Monsieur [I] [E] s’oppose à la réalisation de cette mesure d’expertise en concluant au rejet de la demande de monsieur [W] [J] au motif qu’il n’existe pas de motif légitime à la demande d’expertise. Par ailleurs, il sollicite la condamnation de monsieur [W] [J] au paiement d’une somme de 2000 € au titre de l’article 700 du code de procédure civile.
En l’espèce, il ressort des pièces versées aux débats que :
- Un rapport d’expertise amiable, réalisé par le cabinet Expertise & Concept [Localité 9] le 1er février 2023, établit que les injecteurs présentaient un défaut antérieur à la vente et que le véhicule n’a pu satisfaire à la contre-visite du contrôle technique que grâce à l’utilisation d’un additif dans le carburant afin de réduire l’opacité des fumées (pièce 6 demandeur) ;
- Le procès-verbal de contrôle technique du 11 octobre 2022 a émis un avis défavorable pour défaillances majeures (pièce n°3 demandeur).
Au regard de ces éléments, il est nécessaire, de déterminer si les désordres à l’origine de la présente instance sont antérieurs, ou non, à la vente.

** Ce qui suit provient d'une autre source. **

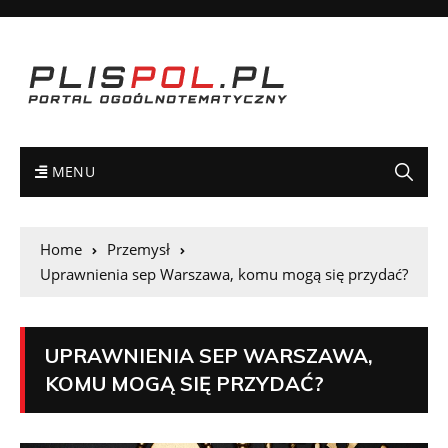
MENU
Home
Przemysł
Uprawnienia sep Warszawa, komu mogą się przydać?
UPRAWNIENIA SEP WARSZAWA,
KOMU MOGĄ SIĘ PRZYDAĆ?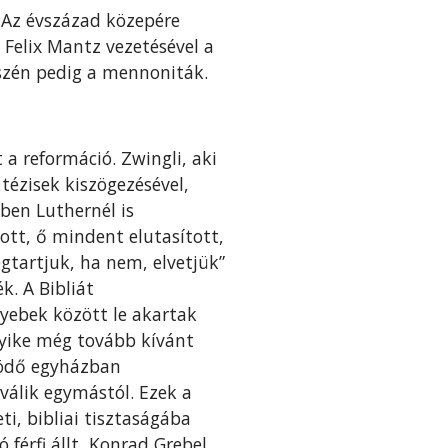
 Az évszázad közepére
 Felix Mantz vezetésével a
észén pedig a mennoniták.
 a reformáció. Zwingli, aki
tézisek kiszögezésével,
ben Luthernél is
ott, ő mindent elutasított,
gtartjuk, ha nem, elvetjük”
k. A Bibliát
yebek között le akartak
elyike még tovább kívánt
ködő egyházban
válik egymástól. Ezek a
, bibliai tisztaságába
 férfi állt, Konrad Grebel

Il en résulte que tout procès au fond intenté à l’encontre de monsieur [I] [E] n’apparaît pas irrémédiablement compromis.
Dès lors, monsieur [W] [J] justifie d’un motif légitime à ce qu’un expert soit désigné, lequel accomplira sa mission comme énoncé au dispositif de l’ordonnance rendue par le juge des référés du tribunal judiciaire de Rennes le 8 mars 2024 (RG 23/844), et monsieur [I] [E] doit être débouté de sa demande tendant à rejeter la demande d’expertise judiciaire.
En outre, l’équité ne commande pas de faire droit à sa demande d’indemnité judiciaire.
La requête est, de ce fait, fondée en droit et en fait.
Il convient donc de procéder à la rectification des erreurs matérielles affectant l’ordonnance rendue le 8 mars 2024 par le juge des référés du tribunal judiciaire de Rennes (RG 23/844) en déboutant monsieur [I] [E] de toutes ses demandes.
PAR CES MOTIFS
Statuant en référé, par ordonnance contradictoire et en premier ressort :
Vu l'article 463 du Code de procédure civile,
Vu l’ordonnance rendue par le juge des référés du tribunal judiciaire de Rennes le 8 mars 2024 (RG 23/844) ;
DIT qu’il y a lieu de procéder à la rectification des erreurs matérielles affectant la décision rendue et DIT que la page 4 de l’ordonnance sera rectifiée en ce sens que monsieur [I] [E] sera débouté de ses demandes, de sorte qu’il convient de lire à la page 4 que :
“Déboutons monsieur [I] [E] de ses demandes tendant au rejet de l’expertise judiciaire, et à la condamnation de monsieur [W] [J] au paiement d’une indemnité judiciaire”
DIT que cette rectification sera portée en marge de la minute de la décision entreprise.
DIT que les éventuels dépens resteront à la charge du Trésor Public.